OpenText webinar to examine how banks can cut Swift connectivity costs and unlock value from payment data
A Finextra webinar hosted in association with OpenText will examine how banks and corporates can reduce operational complexity and total cost of ownership by moving away from in-house Swift connectivity, while also extracting greater value from payments data.
The session, titled “Beyond connectivity and ISO 20022 compliance: How to reduce TCO and unlock value”, is scheduled for Tuesday, 31 March 2026 at 15:00 BST, 16:00 CEST and 10:00 EDT. Finextra says 167 people have already registered for the online event.
The webinar will focus on the financial and operational pressures associated with maintaining in-house Swift connectivity. According to the event briefing, costs linked to infrastructure maintenance, system upgrades, specialist staff, audits and ongoing compliance are often underestimated by institutions, even though they create sustained pressure on resources and budgets.
One of the key themes of the discussion will be the shift to a Swift service bureau model, in which an external provider manages connectivity. Finextra said this approach can reduce technology overhead, lower internal dependency on specialist resources and improve operational resilience by removing the need for organisations to support connectivity around the clock.
The event will also look at the benefits of consolidating Swift and non-Swift payment flows with a single provider. Finextra said this can help institutions break down long-standing data silos across systems and regions, improve end-to-end visibility and enable consistent data enrichment across different payment types.
As ISO 20022 adoption becomes more established, the webinar will explore where the most immediate benefits are emerging. According to the source material, richer structured data is improving automation, reducing exceptions and supporting stronger reconciliation, screening and investigations processes. Clearer remittance information is also being highlighted as a factor that can improve transparency and speed up issue resolution, which in turn can support customer experience across payment channels.
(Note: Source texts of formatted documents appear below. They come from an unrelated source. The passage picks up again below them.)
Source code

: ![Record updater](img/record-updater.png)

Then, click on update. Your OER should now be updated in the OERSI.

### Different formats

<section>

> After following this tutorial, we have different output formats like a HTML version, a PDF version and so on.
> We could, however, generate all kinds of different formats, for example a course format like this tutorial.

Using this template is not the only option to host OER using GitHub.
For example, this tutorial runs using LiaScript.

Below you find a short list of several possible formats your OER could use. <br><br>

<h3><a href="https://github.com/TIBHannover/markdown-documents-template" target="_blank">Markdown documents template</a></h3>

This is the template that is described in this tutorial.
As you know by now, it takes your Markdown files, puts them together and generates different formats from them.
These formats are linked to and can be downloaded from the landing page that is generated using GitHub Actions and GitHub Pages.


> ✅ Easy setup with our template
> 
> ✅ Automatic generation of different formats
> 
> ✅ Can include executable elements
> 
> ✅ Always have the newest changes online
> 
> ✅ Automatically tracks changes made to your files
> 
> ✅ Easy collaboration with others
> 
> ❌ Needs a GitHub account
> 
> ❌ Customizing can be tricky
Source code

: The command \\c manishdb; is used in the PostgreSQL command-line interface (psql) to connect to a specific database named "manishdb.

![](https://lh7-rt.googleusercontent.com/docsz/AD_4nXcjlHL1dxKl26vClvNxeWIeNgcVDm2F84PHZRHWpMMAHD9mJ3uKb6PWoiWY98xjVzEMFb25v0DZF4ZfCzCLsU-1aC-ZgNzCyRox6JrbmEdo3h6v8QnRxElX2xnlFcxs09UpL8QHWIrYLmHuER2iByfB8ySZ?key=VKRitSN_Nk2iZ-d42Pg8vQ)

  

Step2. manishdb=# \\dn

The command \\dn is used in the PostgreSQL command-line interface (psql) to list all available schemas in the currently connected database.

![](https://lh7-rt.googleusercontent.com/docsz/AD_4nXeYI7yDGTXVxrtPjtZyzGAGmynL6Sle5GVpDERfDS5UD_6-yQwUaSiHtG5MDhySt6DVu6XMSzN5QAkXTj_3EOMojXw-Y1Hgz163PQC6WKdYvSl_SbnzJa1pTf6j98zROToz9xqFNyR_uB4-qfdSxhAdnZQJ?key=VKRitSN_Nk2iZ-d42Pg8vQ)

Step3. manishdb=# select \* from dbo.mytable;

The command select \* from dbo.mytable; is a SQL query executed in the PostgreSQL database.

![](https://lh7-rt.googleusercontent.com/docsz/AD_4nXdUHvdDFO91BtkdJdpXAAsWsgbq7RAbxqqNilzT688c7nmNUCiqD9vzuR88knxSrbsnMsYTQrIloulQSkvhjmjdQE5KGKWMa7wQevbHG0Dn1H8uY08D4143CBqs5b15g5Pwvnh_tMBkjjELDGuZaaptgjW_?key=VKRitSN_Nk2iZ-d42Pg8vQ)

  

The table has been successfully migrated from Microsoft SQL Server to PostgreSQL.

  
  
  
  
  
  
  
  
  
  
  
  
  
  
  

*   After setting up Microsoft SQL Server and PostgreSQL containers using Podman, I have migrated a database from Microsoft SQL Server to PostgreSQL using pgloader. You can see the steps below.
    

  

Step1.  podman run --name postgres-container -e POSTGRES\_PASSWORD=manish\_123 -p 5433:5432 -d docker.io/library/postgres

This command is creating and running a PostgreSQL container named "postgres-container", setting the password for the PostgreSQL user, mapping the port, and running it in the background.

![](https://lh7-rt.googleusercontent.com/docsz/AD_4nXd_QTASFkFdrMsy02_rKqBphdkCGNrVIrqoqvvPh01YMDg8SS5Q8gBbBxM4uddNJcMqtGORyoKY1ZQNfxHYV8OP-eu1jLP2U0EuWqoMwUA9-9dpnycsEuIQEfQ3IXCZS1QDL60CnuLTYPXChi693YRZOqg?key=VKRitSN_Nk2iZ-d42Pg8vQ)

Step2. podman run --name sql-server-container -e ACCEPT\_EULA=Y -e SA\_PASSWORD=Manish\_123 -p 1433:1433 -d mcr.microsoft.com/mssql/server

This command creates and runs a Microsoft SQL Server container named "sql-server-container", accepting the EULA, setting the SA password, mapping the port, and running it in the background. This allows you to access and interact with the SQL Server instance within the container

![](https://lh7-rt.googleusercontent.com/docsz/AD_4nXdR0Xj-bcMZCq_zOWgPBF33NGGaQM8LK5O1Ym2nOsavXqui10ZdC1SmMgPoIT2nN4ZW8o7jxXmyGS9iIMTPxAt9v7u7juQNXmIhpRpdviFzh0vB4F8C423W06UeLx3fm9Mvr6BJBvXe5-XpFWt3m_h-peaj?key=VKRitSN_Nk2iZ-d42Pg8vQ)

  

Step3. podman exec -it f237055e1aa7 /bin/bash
Finextra said the combination of a service bureau model, centralised payment data and ISO 20022 can help financial institutions demonstrate measurable return on investment. Metrics cited in the event briefing include improved straight-through processing, fewer manual tasks, shorter investigation cycles, lower operational risk and stronger resilience.
The event will feature speakers from OpenText, Wells Fargo and CGI. Alfredo Lanzillotta, Principal Solutions Consultant at OpenText, Carmen Podgurschi, Global Payments Leader at Wells Fargo, and Sean Devaney, Vice President, Strategy for Banking and Financial Markets at CGI, are listed as speakers. Jane Cooper, Researcher at Finextra, will moderate the session.
Industry Analysis
The webinar reflects a broader shift in the payments industry toward consolidation, automation and data-driven operations. For banks and corporates, the message is that compliance programmes such as ISO 20022 are no longer being viewed only as regulatory or technical requirements, but as an opportunity to improve efficiency and business insight.
By moving connectivity management to an external provider and centralising payment data, institutions may be able to reduce operating costs while gaining better visibility across payment flows. The emphasis on straight-through processing, reconciliation accuracy and faster investigations also suggests that value is increasingly being measured in operational outcomes rather than infrastructure ownership alone.